It’s joyful work, she says.
“My students are amazing. They are so funny,” she says, adding that she enjoys special education students. “That’s my favorite type of student. For me, relationships are key. The kids know that I care about them, that I will fight for them. The classroom feels like home. And our differences are our strengths.”
Embracing leadership
In Denver, Ceballos Gonzales will teach K-5 reading and writing in Spanish in a special education classroom through a one-year permit to work. Eventually she will get a work visa, and then apply for a green card and citizenship.
A master’s degree in inclusive education also is in the future, says Ceballos Gonzalez, who aced all of her teacher Praxis exams. Because she knows leadership skills are important skills for teachers, she pursued all three levels of certification through the Leadership Rowan program.
“I want to be a teacher leader who also empowers students to be successful leaders in society,” she says.
Like Perry, Medina knows Ceballos Gonzalez will succeed.
“She has her wings. She needs to fly. And she will fly,” Medina says. “Her success truly is a testament to what hard work and dedication can do. She will make a difference in a lot of kids’ lives. She brings a lot of virtue into whatever she does. You can just feel her spirit.”
The irony that she’s moving to snowy Colorado isn’t lost on Ceballos Gonzalez.
“It is going be nice to be surrounded by so much nature,” says Ceballos-Gonzalez, who has an adventurer’s spirit. “Who would have thought that winter would become one of my favorite seasons?”

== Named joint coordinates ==
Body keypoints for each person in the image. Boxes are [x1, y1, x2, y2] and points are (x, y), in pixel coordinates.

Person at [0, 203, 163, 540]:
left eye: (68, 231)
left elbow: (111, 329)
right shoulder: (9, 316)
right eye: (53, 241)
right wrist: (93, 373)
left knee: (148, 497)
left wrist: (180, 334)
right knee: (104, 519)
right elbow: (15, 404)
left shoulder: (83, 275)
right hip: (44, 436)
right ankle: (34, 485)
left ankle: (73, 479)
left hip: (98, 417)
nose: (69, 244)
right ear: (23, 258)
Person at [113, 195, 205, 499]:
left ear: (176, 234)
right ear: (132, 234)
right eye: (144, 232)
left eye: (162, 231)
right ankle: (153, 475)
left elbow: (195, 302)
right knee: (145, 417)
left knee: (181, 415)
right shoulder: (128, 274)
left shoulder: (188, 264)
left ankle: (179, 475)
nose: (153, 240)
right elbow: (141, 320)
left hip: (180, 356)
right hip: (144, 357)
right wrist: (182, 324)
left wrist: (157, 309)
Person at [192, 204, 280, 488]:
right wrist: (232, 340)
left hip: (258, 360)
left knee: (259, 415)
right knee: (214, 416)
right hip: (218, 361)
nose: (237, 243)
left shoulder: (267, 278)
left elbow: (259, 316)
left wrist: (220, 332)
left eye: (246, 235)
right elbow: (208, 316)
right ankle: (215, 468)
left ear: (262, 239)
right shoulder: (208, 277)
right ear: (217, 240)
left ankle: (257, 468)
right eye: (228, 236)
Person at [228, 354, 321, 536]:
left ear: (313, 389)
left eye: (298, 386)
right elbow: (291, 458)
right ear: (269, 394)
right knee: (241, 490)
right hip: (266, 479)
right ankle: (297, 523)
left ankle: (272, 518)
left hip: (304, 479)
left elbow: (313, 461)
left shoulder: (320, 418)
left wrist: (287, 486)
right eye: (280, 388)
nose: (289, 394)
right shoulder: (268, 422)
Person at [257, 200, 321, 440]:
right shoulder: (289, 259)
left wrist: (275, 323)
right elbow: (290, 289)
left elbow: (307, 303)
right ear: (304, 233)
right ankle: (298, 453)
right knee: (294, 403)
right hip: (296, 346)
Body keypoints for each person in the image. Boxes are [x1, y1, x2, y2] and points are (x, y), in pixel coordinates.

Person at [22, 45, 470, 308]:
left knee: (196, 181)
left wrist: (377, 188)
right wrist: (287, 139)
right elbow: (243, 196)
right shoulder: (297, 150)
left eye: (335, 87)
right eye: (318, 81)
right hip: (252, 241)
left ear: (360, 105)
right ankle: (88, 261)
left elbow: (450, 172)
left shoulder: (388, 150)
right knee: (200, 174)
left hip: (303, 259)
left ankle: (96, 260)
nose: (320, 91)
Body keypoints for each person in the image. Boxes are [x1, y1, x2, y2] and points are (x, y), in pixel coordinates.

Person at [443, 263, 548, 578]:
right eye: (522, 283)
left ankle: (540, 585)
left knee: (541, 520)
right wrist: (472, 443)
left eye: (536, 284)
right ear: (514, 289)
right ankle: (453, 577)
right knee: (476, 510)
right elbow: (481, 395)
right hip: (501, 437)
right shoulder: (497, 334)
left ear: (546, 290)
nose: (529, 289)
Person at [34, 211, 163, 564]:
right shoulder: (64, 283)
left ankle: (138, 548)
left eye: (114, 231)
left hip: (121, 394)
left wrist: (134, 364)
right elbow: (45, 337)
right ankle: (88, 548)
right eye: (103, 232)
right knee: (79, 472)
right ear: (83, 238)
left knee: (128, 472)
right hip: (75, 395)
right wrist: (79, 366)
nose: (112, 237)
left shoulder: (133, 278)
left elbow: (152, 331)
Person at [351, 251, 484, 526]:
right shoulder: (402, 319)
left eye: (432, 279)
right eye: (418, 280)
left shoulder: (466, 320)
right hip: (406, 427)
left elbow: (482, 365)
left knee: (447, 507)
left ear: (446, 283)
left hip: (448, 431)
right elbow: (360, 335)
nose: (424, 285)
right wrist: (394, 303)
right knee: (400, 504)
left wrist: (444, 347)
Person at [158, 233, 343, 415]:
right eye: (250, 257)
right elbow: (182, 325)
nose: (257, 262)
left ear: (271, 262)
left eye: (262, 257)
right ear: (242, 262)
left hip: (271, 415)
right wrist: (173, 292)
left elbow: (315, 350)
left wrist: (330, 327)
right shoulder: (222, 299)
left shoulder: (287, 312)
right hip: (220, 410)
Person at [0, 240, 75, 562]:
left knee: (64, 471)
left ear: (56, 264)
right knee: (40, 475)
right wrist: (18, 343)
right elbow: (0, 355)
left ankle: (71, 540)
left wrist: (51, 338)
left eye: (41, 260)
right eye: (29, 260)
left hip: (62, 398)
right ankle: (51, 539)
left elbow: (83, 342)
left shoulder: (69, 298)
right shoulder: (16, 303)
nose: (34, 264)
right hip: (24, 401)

== WORK INSTRUCTION A ==
From the teacher profile, list every step toward legal status in the U.S. named in the paragraph beginning "In Denver, Ceballos Gonzales will teach".
== WORK INSTRUCTION B ==
Rewrite the paragraph of the teacher profile that begins "A master's degree in inclusive education" as a shorter version that keeps its main facts.
== WORK INSTRUCTION C ==
Repeat the part of the teacher profile that opens with the words containing "Embracing leadership" and closes with "card and citizenship.".

== ANSWER SPACE A ==
- A one-year permit to work
- A work visa
- A green card
- Citizenship

== ANSWER SPACE B ==
Ceballos Gonzalez plans to earn a master's degree in inclusive education and aced all of her teacher Praxis exams. Because leadership skills matter for teachers, she pursued all three levels of certification through the Leadership Rowan program.

== ANSWER SPACE C ==
Embracing leadership
In Denver, Ceballos Gonzales will teach K-5 reading and writing in Spanish in a special education classroom through a one-year permit to work. Eventually she will get a work visa, and then apply for a green card and citizenship.